Mahdera-Mariam veut dire le « repos, l’étape de la Vierge » (ader, dormir) ; mais je ne connais pas la légende qui s’attache à ce nom. Le rocher en forme de hache sur lequel elle se développe, présente de tous côtés de formidables escarpements, sauf du côté d’une sorte d’isthme qui le relie au plateau et par lequel on monte à la ville par une pente assez douce. La route de


La roche Kanzila. — Dessin de Eugène Ciceri d’après un croquis de M. G. Lejean.


Godjam grimpe en lacis le long de l’escarpement du sud, et aborde le rocher par son angle sud-ouest, d’où le curieux jouit d’une vue splendide sur toute la vallée du Mataraï et le massif du Gundataman.


XVI


Retour à Choumaghina. — Un bossu pervers. — L’auteur dans un sac. — Tankoa. — Arrivée à Koarata.

Je ne dépassai Mahdera que d’une douzaine de lieues : les terreurs de mon monde, le mauvais vouloir des gens du pays, me forcèrent à retourner sur mes pas et à reprendre la route de Choumaghina, déjà décrite. Quelques heures après Choumaghina, j’atteignais Oanzaghié, ainsi nommé à cause des beaux arbres oanza qui l’ombragent. J’y passai la nuit, et le lendemain matin, qui était un dimanche, comme nous passions près de l’église de Tankoa, mes gens trouvèrent un paysan bossu qu’ils requirent de les mettre dans le bon chemin dont nous étions sortis. Nous en étions à dix minutes, et ce petit service ne se refuse nulle part ; mais l’obligeance n’est pas le fort de l’Abyssin.

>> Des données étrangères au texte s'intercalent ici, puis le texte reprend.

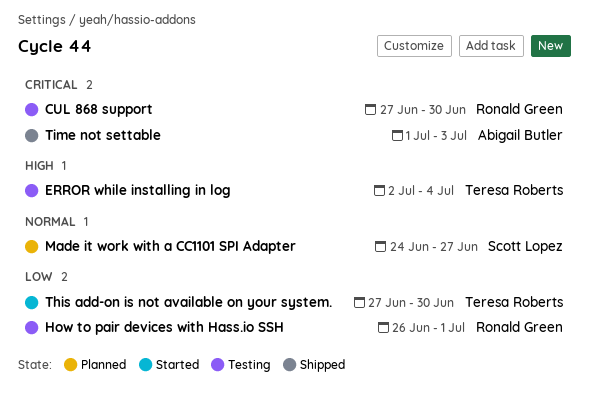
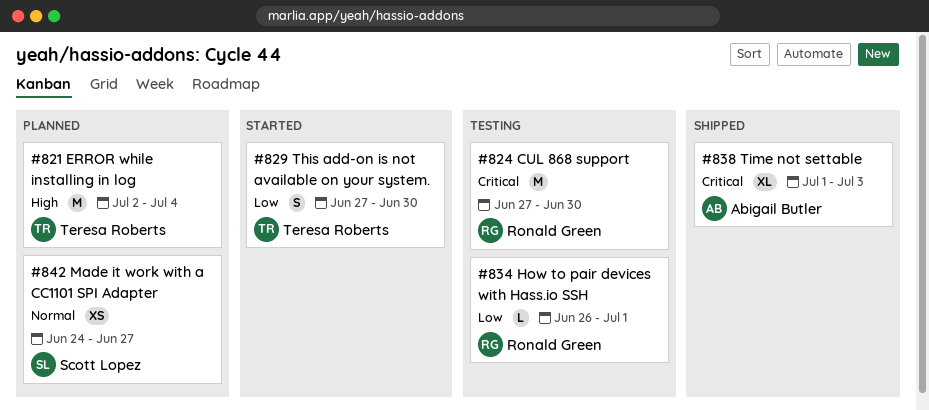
ERROR while installing in log, status: Testing -> Planned

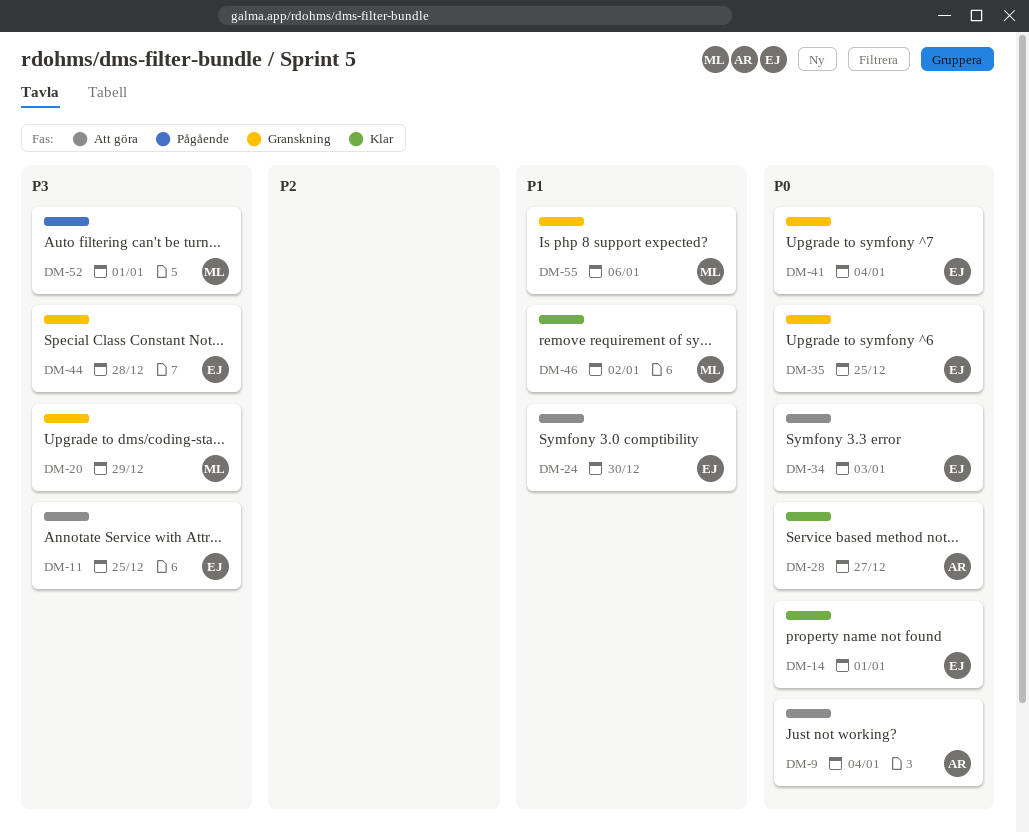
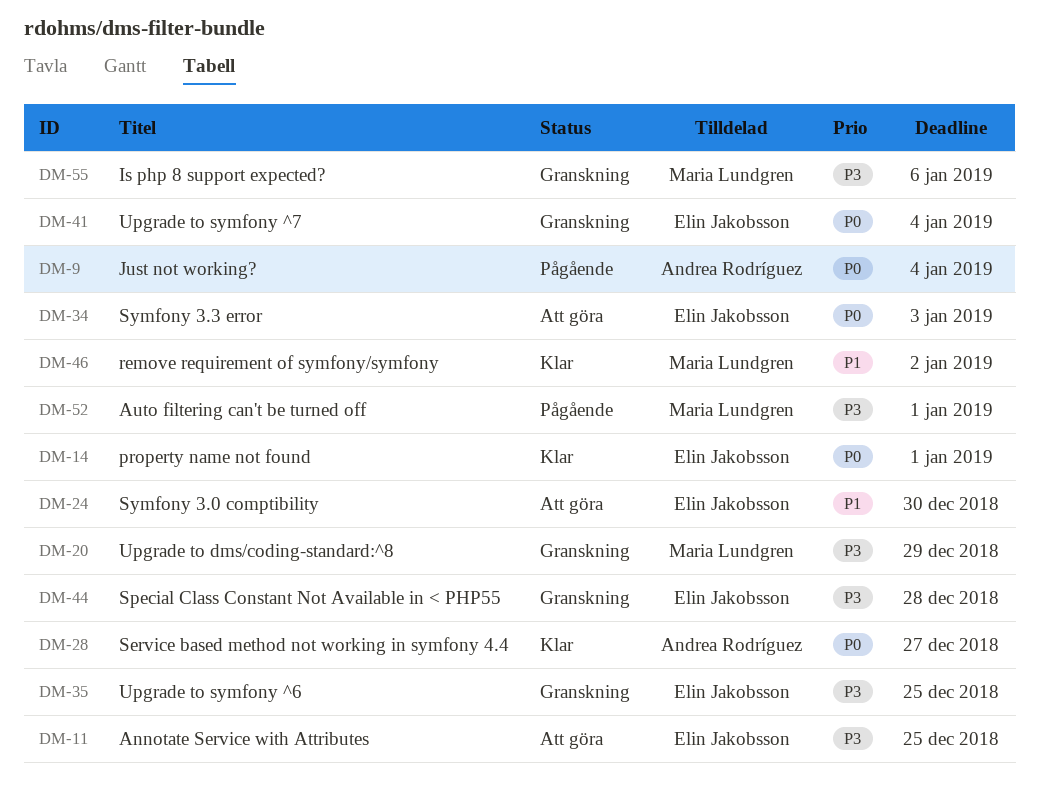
DM-9, status: Att göra -> Pågående
DM-35, priority: P0 -> P3
DM-55, priority: P1 -> P3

Le bossu refusa net ; on voulut employer la force, notre homme hurla Theodoros amlak (par la divinité de Théodore), ce qui est le cri de haro des Abyssins. Mais j’avais un homme du négus qui cria plus fort que le bossu ; celui-ci alors s’étendit sur le dos, joua des pieds d’après un procédé bien connu des éperviers et des gamins, se laissa traîner, voire un peu cogner, et mes gens, par respect pour le courage malheureux, le laissèrent là en se bornant à lui demander la route qui menait à la Goanta. Vingt minutes après, un passant que nous rencontrâmes et à qui nous demandâmes le chemin, nous apprit que nous lui tournions le dos et nous remit dans la bonne voie dont le maudit bossu nous avait méchamment écartés.